**Question:** Which of the following is an inhibitor of dihydrofolate reductase?

A. Methotrexate
B. Pyrimethamine
C. Allopurinol
D. Chloroquine

**Correct Answer:** D. Chloroquine

**Core Concept:**
Dihydrofolate reductase (DHFR) is an enzyme involved in the synthesis of purines and pyrimidines, which are essential for DNA replication and cell growth. Inhibition of DHFR leads to a deficiency in these essential building blocks and disrupts cellular processes, ultimately causing cell death.

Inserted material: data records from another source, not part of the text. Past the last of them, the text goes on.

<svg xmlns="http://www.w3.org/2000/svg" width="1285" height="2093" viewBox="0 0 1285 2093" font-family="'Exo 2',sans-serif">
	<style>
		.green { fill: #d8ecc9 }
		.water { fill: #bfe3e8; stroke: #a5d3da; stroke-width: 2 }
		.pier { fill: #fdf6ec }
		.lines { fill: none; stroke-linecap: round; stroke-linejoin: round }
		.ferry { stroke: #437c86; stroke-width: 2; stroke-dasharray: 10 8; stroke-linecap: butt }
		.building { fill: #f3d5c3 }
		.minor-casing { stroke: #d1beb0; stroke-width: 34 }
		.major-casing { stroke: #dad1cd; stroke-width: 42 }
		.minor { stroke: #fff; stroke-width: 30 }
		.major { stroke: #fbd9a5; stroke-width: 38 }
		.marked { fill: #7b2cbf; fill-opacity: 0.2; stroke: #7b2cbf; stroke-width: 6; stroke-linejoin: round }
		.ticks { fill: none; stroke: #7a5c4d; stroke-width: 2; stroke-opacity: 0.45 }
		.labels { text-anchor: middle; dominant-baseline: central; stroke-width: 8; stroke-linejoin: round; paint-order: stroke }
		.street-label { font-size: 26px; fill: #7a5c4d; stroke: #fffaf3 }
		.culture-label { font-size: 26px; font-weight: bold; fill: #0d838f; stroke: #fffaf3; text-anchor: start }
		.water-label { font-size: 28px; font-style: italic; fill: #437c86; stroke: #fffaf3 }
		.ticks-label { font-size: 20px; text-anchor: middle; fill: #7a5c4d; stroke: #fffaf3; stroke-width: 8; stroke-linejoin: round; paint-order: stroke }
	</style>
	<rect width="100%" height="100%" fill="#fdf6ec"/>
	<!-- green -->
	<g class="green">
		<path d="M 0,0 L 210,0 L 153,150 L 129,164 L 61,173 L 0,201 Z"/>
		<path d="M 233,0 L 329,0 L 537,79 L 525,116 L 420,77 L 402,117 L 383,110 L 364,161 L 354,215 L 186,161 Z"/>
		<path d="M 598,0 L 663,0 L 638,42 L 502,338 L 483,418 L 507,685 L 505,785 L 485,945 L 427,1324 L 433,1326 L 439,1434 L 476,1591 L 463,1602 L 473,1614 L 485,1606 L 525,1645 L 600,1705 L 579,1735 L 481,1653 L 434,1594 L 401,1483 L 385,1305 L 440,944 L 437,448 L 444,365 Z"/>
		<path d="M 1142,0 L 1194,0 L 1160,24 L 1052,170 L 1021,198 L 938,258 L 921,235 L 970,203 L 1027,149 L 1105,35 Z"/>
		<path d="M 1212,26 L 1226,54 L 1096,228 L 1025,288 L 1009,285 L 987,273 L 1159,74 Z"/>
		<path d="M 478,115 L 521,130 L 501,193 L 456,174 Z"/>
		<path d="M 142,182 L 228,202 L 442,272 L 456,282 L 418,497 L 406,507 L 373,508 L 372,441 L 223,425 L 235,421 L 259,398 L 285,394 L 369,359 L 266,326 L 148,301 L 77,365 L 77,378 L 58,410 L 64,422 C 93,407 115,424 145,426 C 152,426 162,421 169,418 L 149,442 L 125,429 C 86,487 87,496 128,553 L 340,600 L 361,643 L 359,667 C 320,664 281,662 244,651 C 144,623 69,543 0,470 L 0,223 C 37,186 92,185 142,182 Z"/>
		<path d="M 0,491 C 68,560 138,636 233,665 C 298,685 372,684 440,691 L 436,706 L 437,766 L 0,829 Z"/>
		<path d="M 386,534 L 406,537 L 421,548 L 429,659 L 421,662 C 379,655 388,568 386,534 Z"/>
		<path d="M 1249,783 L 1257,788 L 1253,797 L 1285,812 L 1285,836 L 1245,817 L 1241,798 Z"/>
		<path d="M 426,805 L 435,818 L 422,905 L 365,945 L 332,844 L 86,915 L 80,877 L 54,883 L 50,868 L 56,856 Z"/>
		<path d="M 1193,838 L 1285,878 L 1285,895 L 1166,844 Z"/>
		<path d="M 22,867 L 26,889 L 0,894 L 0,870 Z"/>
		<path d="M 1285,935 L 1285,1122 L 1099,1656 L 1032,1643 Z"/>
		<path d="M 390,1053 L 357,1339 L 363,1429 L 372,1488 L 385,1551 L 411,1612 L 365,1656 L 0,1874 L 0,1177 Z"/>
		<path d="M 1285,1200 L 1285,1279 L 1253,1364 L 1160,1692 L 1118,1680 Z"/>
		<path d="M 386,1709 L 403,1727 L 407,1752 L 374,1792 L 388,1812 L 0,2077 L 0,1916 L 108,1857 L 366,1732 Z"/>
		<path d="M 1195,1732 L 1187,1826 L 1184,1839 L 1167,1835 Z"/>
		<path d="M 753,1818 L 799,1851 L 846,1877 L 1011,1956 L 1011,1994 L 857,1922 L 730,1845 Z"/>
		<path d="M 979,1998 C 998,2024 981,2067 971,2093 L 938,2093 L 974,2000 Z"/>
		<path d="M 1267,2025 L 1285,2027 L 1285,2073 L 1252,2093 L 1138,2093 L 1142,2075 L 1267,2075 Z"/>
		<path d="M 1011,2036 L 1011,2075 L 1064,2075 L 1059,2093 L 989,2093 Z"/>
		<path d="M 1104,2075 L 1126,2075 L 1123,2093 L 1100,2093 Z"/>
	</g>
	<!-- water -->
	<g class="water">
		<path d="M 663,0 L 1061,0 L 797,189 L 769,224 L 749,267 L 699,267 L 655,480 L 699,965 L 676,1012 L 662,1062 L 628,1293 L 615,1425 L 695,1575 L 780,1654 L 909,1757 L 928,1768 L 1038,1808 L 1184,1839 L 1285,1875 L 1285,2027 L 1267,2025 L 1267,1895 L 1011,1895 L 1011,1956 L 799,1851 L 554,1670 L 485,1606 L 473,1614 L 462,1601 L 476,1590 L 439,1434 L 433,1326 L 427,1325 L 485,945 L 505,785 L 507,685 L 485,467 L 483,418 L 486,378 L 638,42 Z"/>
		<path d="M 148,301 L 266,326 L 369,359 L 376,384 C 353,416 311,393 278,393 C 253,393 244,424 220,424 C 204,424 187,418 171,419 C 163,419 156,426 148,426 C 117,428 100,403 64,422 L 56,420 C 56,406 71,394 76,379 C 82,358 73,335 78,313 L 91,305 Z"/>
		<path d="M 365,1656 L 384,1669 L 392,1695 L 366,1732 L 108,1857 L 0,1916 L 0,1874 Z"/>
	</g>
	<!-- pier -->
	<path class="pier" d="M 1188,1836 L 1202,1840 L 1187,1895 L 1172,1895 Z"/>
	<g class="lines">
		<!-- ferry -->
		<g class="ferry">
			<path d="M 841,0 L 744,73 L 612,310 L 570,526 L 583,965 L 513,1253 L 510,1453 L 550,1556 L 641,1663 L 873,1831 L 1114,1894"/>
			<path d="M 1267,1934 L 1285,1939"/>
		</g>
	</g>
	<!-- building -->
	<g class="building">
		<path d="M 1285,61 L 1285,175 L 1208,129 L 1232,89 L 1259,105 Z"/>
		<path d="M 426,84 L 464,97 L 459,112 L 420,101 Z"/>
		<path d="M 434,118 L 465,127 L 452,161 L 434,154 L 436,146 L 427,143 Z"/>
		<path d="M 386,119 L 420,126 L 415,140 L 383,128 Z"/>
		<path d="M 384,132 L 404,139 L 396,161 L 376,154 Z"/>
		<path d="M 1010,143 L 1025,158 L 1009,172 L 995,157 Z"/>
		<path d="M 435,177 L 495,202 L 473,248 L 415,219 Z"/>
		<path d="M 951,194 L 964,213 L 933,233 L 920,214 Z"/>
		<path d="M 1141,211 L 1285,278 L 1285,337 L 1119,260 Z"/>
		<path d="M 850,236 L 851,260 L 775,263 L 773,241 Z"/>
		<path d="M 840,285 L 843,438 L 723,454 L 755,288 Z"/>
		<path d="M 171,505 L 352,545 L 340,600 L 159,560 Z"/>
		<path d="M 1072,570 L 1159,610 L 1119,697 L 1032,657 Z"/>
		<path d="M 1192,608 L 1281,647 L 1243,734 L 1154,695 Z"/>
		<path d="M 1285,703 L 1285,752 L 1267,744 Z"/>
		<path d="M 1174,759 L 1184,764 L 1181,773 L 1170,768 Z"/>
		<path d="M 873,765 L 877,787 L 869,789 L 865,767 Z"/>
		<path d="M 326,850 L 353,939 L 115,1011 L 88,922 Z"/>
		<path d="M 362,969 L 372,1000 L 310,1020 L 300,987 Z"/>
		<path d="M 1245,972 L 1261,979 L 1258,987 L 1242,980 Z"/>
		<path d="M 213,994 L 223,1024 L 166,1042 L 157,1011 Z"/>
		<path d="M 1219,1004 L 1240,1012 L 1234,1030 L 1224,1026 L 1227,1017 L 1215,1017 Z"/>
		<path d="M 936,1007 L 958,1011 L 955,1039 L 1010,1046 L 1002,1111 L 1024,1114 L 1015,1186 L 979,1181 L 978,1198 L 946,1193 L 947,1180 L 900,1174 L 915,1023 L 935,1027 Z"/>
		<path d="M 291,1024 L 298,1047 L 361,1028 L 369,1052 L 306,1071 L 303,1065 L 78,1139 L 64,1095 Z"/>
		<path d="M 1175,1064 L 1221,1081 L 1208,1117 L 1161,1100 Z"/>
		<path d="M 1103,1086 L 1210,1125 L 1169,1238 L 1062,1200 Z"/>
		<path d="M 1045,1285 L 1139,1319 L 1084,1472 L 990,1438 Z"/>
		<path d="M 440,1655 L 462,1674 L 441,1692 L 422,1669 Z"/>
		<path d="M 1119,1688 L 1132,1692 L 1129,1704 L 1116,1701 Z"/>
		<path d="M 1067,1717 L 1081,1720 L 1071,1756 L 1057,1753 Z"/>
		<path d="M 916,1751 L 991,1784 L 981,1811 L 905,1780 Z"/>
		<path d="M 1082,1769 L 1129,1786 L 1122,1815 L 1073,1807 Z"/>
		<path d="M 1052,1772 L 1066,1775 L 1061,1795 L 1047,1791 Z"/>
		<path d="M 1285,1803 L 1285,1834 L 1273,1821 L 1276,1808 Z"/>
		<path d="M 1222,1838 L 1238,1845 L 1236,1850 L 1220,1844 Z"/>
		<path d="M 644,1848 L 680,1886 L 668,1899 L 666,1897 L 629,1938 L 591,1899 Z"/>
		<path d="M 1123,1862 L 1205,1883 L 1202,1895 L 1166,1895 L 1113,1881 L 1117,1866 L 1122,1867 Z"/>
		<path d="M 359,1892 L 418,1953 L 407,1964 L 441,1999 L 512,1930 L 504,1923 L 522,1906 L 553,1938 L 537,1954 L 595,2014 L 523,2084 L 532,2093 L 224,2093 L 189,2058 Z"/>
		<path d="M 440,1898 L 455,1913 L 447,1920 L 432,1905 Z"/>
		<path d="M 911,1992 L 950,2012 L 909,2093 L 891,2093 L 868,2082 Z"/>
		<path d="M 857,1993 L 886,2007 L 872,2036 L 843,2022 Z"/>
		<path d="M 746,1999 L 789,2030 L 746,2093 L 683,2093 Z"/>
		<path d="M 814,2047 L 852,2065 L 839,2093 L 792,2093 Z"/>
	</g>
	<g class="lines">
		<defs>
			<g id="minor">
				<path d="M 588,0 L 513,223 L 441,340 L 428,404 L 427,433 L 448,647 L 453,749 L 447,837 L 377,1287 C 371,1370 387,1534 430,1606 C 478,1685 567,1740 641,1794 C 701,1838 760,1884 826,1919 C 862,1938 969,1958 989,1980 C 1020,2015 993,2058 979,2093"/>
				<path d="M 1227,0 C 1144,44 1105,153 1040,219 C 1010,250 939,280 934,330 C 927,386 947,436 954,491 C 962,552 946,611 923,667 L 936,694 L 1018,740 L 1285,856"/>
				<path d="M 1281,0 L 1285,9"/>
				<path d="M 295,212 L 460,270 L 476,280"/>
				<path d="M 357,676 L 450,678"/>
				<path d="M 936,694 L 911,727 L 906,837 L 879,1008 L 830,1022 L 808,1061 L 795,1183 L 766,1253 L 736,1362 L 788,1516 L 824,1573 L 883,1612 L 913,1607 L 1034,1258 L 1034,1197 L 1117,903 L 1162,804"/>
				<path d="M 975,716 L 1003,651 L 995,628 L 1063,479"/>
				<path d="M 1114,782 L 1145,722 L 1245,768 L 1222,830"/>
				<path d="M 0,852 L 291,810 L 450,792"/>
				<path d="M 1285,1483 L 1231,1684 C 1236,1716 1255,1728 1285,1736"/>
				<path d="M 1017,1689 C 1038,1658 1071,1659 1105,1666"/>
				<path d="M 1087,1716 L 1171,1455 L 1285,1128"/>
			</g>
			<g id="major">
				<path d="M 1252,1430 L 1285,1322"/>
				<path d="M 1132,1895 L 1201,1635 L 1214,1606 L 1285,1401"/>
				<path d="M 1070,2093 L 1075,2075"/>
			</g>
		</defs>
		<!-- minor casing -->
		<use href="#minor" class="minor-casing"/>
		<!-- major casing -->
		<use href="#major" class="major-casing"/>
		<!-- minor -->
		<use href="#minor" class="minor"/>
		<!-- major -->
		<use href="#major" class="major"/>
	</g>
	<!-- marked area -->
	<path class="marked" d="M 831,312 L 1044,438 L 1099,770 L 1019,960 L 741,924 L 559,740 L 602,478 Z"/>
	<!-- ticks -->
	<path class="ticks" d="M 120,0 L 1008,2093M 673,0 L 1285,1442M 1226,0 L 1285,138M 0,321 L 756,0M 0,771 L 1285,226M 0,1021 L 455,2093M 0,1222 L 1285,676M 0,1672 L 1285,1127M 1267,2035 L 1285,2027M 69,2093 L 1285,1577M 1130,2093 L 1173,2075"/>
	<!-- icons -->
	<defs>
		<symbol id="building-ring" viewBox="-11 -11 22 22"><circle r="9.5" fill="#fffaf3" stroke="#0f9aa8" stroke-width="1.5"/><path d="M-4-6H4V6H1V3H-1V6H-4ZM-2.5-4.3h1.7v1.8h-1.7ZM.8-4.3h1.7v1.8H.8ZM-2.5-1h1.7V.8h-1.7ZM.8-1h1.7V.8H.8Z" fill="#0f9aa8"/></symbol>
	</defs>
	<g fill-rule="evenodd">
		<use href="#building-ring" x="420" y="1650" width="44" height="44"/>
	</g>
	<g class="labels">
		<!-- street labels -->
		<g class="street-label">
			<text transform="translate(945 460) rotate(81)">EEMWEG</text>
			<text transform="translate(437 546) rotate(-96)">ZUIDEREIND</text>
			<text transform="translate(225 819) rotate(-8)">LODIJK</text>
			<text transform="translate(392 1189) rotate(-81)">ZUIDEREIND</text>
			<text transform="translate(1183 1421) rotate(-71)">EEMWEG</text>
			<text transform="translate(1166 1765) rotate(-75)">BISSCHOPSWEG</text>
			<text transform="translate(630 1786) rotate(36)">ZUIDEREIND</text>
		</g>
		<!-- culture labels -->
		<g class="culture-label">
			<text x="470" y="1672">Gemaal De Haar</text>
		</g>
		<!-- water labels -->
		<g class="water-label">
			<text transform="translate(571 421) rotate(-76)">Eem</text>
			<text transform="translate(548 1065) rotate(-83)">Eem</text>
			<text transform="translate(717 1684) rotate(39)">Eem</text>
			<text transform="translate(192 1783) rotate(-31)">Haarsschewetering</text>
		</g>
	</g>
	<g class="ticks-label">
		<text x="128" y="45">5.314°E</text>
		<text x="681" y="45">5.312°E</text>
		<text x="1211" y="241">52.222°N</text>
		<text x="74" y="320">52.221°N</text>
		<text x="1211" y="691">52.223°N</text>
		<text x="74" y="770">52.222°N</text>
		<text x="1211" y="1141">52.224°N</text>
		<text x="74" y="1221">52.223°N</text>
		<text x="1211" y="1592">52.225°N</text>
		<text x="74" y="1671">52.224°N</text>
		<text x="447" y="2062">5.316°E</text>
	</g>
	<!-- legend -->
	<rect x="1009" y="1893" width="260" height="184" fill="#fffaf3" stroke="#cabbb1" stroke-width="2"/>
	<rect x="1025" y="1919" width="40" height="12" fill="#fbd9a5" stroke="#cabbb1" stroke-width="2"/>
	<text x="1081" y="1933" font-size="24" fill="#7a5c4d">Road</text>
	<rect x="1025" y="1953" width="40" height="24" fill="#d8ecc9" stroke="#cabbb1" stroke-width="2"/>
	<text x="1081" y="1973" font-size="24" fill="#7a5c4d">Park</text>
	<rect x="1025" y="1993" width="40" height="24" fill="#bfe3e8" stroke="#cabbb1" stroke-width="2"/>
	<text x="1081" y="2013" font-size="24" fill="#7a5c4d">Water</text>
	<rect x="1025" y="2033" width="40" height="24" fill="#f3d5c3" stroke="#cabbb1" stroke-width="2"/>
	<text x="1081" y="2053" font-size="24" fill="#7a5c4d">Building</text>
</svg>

**Why the Correct Answer is Right:**
Chloroquine is an antimalarial drug primarily targeting the parasite Plasmodium falciparum, which causes severe malaria. However, chloroquine can also inhibit DHFR in humans, leading to a deficiency in tetrahydrofolate (THF), a crucial intermediate in the folate pathway. This inhibition results in impaired DNA synthesis and cell division, ultimately causing cell death.

**Why Each Wrong Option is Incorrect:**

A. Methotrexate: Methotrexate is a folic acid analogue that competitively inhibits DHFR, but it is much more potent than chloroquine and is used specifically for its antifolate effect in cancer chemotherapy and autoimmune diseases.

B. Pyrimethamine: Pyrimethamine is an antifolate drug used to treat malaria and toxoplasmosis. It is a potent inhibitor of DHFR, but it is not as potent as methotrexate and is not used for antimalarial treatment.

C. Allopurinol: Allopurinol is an inhibitor of xanthine oxidase, an enzyme involved in purine catabolism, not DHFR. It is primarily used for the treatment of hyperuricemia and gout.

**Clinical Pearl:**
Chloroquine's inhibition of DHFR is a clinical example of a non-specific pharmacological effect, meaning it interferes with cellular processes beyond its intended target. In contrast, methotrexate, pyrimethamine, and allopurinol are specific inhibitors of DHFR, targeting only the intended enzymes in their respective indications.